*** Selected extract ***

Urinary Metabolite Constellation Also Detects Very Early Post-transplant Rejection in Living Donor Kidney Recipients

Session Information

Category: Transplantation

  • 2102 Transplantation: Clinical

Authors

  • Banas, Miriam C., Universitatsklinikum Regensburg, Regensburg, Bayern, Germany
  • Wiesner, Katharina, Universitatsklinikum Regensburg, Regensburg, Germany
  • Banas, Bernhard, Universitatsklinikum Regensburg, Regensburg, Bayern, Germany
  • Robertson, Andrew, Numares AG, Regensburg, Germany
  • Schwäble Santamaría, Amauri, Numares AG, Regensburg, Germany
  • Mark, Simone, Numares AG, Regensburg, Germany
  • Schiffer, Eric, Numares AG, Regensburg, Germany
Background

Kidney transplantation is the preferred treatment for end stage kidney disease, offering improved survival rates and quality of life compared to dialysis. However, acute allograft rejection remains a significant complication, necessitating accurate diagnosis for timely intervention. Standard serum creatinine monitoring lacks specificity, leading to unnecessary biopsies and missed subclinical rejection. Previously we published a novel metabolom-based urinary non-invasive test for the detection of renal allograft rejection (Banas M et al., EBioMedicine, 2019).

Methods

In this study, conducted as part of the UMBRELLA study, n=682 urine samples from 109 transplant recipients were analyzed using a recently introduced urine metabolite constellation of alanine, citrate, lactate, and urea. Parameters (n=29) such as induction therapy, warm ischemia time, and donor type were examined for their impact on the test's performance to identify biopsy confirmed rejection in the first 14 days post-transplant.

*** End of Selected extract ***

§ **Problem set**:
• 1. Decide whether each statement agrees with the abstract, and answer yes or no, quoting the words of the abstract that decide it. (a) The urine samples came from 109 transplant recipients. (b) Standard serum creatinine monitoring is described as highly specific. (c) The test was evaluated for rejection within the first 30 days after transplant.
• 2. Rewrite the stretch of the abstract from "In this study, conducted" through "14 days post-transplant.", replacing "donor type" with "recipient age".
• 3. According to the abstract, which four metabolites make up the urine metabolite constellation?
The entries come from a different source than the abstract.

*** Exercise data ***

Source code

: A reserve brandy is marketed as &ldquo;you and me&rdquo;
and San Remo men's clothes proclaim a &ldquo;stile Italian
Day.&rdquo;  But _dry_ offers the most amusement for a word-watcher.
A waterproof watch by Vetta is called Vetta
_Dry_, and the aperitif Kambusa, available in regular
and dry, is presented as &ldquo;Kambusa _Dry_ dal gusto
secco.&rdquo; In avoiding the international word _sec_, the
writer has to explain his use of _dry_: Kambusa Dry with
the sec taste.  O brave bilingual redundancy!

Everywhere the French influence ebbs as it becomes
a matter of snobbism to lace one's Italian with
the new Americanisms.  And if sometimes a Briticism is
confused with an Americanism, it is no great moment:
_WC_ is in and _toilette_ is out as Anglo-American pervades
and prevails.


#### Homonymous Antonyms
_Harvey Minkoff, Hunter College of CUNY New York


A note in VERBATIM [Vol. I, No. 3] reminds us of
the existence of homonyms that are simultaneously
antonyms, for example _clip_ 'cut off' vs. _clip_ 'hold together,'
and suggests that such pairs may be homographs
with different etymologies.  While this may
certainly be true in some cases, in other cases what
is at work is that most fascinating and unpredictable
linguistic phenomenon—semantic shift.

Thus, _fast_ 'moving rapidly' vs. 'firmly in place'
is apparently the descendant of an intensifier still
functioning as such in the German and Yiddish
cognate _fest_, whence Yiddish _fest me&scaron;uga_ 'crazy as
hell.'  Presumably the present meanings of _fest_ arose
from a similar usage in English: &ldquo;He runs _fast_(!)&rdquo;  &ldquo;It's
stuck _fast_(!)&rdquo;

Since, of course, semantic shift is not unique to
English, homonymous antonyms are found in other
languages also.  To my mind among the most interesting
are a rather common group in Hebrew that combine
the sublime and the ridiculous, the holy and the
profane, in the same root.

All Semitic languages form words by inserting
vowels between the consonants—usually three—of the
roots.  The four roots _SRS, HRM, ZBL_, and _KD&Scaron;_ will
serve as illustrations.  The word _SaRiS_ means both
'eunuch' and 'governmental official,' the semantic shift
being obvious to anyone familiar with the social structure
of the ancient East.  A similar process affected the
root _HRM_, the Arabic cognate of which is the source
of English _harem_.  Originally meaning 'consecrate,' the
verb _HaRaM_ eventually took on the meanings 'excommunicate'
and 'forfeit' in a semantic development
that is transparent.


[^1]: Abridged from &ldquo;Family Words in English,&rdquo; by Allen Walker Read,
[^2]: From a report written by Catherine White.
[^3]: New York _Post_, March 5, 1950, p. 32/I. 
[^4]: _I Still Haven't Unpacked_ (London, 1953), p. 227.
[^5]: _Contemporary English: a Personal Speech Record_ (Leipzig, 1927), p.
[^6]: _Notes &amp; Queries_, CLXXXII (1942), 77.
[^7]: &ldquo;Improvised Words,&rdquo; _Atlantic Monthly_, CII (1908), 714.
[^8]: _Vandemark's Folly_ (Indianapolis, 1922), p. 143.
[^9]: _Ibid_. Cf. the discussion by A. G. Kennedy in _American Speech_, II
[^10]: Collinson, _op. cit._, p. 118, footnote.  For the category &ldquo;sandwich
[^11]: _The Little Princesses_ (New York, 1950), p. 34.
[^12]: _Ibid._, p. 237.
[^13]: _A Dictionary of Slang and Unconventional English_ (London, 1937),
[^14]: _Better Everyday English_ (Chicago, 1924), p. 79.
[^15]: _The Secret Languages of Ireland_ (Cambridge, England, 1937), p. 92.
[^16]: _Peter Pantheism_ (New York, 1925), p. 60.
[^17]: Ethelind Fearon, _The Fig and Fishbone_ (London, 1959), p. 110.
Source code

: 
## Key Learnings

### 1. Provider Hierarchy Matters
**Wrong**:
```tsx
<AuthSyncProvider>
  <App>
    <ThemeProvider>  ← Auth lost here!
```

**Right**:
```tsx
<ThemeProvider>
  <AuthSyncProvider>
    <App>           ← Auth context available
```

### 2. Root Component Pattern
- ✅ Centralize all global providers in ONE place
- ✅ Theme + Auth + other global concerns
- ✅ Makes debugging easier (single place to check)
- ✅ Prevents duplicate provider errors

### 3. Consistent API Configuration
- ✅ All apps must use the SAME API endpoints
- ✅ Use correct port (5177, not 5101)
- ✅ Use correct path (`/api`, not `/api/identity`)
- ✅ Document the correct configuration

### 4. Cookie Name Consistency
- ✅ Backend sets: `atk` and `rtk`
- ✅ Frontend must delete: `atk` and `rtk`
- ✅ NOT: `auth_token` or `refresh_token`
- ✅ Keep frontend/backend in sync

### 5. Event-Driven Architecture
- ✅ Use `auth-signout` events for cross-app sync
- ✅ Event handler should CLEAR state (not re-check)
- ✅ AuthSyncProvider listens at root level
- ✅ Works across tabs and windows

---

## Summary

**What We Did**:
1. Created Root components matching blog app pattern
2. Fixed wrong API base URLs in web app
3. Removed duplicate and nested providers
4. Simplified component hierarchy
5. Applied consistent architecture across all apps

*** End of Exercise data ***

§ **Results by task**:
• 1.
(a) Yes: "n=682 urine samples from 109 transplant recipients"
(b) No: "Standard serum creatinine monitoring lacks specificity"
(c) No: "in the first 14 days post-transplant"

• 2.
In this study, conducted as part of the UMBRELLA study, n=682 urine samples from 109 transplant recipients were analyzed using a recently introduced urine metabolite constellation of alanine, citrate, lactate, and urea. Parameters (n=29) such as induction therapy, warm ischemia time, and recipient age were examined for their impact on the test's performance to identify biopsy confirmed rejection in the first 14 days post-transplant.

• 3. Alanine, citrate, lactate, and urea.